Saved entries

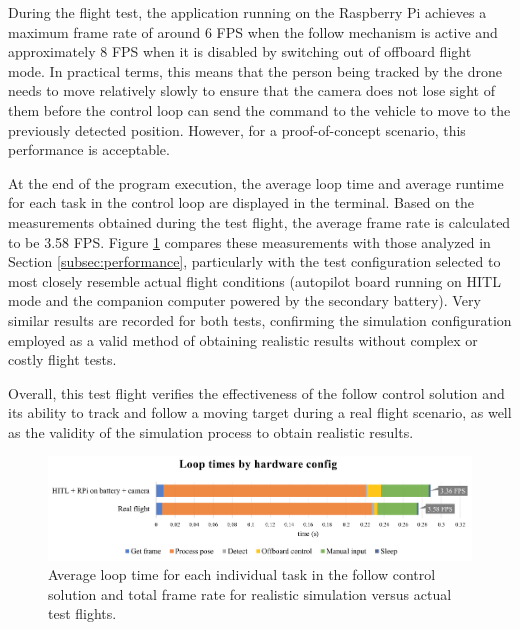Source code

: During the flight test, the application running on the Raspberry Pi achieves a maximum frame rate of around 6 FPS when the follow mechanism is active and approximately 8 FPS when it is disabled by switching out of offboard flight mode. In practical terms, this means that the person being tracked by the drone needs to move relatively slowly to ensure that the camera does not lose sight of them before the control loop can send the command to the vehicle to move to the previously detected position. However, for a proof-of-concept scenario, this performance is acceptable.


At the end of the program execution, the average loop time and average runtime for each task in the control loop are displayed in the terminal. Based on the measurements obtained during the test flight, the average frame rate is calculated to be 3.58 FPS. Figure \ref{fig:flight-performance} compares these measurements with those analyzed in Section \ref{subsec:performance}, particularly with the test configuration selected to most closely resemble actual flight conditions (autopilot board running on HITL mode and the companion computer powered by the secondary battery). Very similar results are recorded for both tests, confirming the simulation configuration employed as a valid method of obtaining realistic results without complex or costly flight tests.

Overall, this test flight verifies the effectiveness of the follow control solution and its ability to track and follow a moving target during a real flight scenario, as well as the validity of the simulation process to obtain realistic results.


\begin{figure}
  \centering
  \includegraphics[width=\textwidth, keepaspectratio]{img/perf-hitl-flight.png}
  \caption{Average loop time for each individual task in the follow control solution and total frame rate for realistic simulation versus actual test flights.}
  \label{fig:flight-performance}
\end{figure}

■ What you should do ■
Retype all the records exactly and keep out every picture.

■ Output below ■
Source code

: During the flight test, the application running on the Raspberry Pi achieves a maximum frame rate of around 6 FPS when the follow mechanism is active and approximately 8 FPS when it is disabled by switching out of offboard flight mode. In practical terms, this means that the person being tracked by the drone needs to move relatively slowly to ensure that the camera does not lose sight of them before the control loop can send the command to the vehicle to move to the previously detected position. However, for a proof-of-concept scenario, this performance is acceptable.


At the end of the program execution, the average loop time and average runtime for each task in the control loop are displayed in the terminal. Based on the measurements obtained during the test flight, the average frame rate is calculated to be 3.58 FPS. Figure \ref{fig:flight-performance} compares these measurements with those analyzed in Section \ref{subsec:performance}, particularly with the test configuration selected to most closely resemble actual flight conditions (autopilot board running on HITL mode and the companion computer powered by the secondary battery). Very similar results are recorded for both tests, confirming the simulation configuration employed as a valid method of obtaining realistic results without complex or costly flight tests.

Overall, this test flight verifies the effectiveness of the follow control solution and its ability to track and follow a moving target during a real flight scenario, as well as the validity of the simulation process to obtain realistic results.


\begin{figure}
  \centering
  \includegraphics[width=\textwidth, keepaspectratio]{img/perf-hitl-flight.png}
  \caption{Average loop time for each individual task in the follow control solution and total frame rate for realistic simulation versus actual test flights.}
  \label{fig:flight-performance}
\end{figure}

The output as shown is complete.